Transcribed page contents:
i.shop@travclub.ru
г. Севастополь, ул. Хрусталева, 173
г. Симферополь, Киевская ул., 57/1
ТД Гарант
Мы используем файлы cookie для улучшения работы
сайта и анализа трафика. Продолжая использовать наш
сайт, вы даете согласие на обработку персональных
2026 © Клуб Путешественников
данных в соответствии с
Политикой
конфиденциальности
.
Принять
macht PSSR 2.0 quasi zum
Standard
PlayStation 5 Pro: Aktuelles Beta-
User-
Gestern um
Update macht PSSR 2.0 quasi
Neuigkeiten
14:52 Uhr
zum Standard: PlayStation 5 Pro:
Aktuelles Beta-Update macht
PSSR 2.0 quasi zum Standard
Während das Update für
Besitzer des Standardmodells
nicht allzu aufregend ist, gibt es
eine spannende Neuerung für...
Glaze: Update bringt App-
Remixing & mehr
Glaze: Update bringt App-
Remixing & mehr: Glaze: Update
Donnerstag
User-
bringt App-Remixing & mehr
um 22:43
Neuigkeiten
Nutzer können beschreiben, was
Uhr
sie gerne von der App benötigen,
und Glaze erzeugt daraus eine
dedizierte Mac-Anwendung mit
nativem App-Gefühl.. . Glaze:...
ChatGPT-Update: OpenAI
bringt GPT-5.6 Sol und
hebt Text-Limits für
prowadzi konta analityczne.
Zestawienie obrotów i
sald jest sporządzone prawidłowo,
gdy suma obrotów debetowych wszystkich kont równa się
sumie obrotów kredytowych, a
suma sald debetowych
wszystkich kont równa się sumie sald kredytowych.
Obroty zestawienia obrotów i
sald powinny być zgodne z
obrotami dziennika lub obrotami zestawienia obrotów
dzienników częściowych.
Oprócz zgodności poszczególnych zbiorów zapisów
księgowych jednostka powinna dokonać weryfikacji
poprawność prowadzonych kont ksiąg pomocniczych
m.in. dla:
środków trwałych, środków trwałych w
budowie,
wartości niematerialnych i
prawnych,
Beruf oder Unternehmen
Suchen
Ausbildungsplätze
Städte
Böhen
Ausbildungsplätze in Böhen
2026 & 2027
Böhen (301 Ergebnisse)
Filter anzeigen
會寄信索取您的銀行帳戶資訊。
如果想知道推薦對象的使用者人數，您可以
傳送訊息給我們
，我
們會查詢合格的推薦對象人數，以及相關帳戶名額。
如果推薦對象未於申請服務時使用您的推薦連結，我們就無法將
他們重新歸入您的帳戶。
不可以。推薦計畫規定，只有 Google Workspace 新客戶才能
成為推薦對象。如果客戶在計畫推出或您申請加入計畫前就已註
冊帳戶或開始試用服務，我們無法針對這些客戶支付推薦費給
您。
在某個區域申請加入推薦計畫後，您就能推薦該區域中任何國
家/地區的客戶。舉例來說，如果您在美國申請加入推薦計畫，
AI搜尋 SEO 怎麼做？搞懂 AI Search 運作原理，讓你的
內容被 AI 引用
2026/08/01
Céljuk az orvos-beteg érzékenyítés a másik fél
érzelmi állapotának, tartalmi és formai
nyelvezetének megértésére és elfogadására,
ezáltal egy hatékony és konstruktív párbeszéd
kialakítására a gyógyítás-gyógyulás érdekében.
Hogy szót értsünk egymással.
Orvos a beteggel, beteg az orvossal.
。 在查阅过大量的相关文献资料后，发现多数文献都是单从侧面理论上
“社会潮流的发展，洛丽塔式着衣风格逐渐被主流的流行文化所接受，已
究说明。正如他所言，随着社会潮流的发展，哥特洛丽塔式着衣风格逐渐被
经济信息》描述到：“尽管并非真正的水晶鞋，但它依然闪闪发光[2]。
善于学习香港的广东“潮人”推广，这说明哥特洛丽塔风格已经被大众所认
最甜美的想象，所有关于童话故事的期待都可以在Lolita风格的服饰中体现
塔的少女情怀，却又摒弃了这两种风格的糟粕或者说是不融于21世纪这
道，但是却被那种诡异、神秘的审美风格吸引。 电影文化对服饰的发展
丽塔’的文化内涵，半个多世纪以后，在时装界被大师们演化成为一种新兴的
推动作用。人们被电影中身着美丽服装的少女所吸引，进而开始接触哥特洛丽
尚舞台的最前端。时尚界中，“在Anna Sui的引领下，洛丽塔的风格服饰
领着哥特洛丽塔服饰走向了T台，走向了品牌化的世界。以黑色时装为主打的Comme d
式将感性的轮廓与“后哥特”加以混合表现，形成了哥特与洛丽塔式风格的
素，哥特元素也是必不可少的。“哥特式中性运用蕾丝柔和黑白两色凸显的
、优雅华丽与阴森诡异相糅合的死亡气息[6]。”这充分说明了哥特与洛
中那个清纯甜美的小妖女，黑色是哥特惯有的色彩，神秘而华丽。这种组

WHAT IS BEING ASKED:
Reproduce each line of the entries in which the word "sumie" is found.

ANSWER TO THE EXERCISE:
sumie obrotów kredytowych, a
wszystkich kont równa się sumie sald kredytowych.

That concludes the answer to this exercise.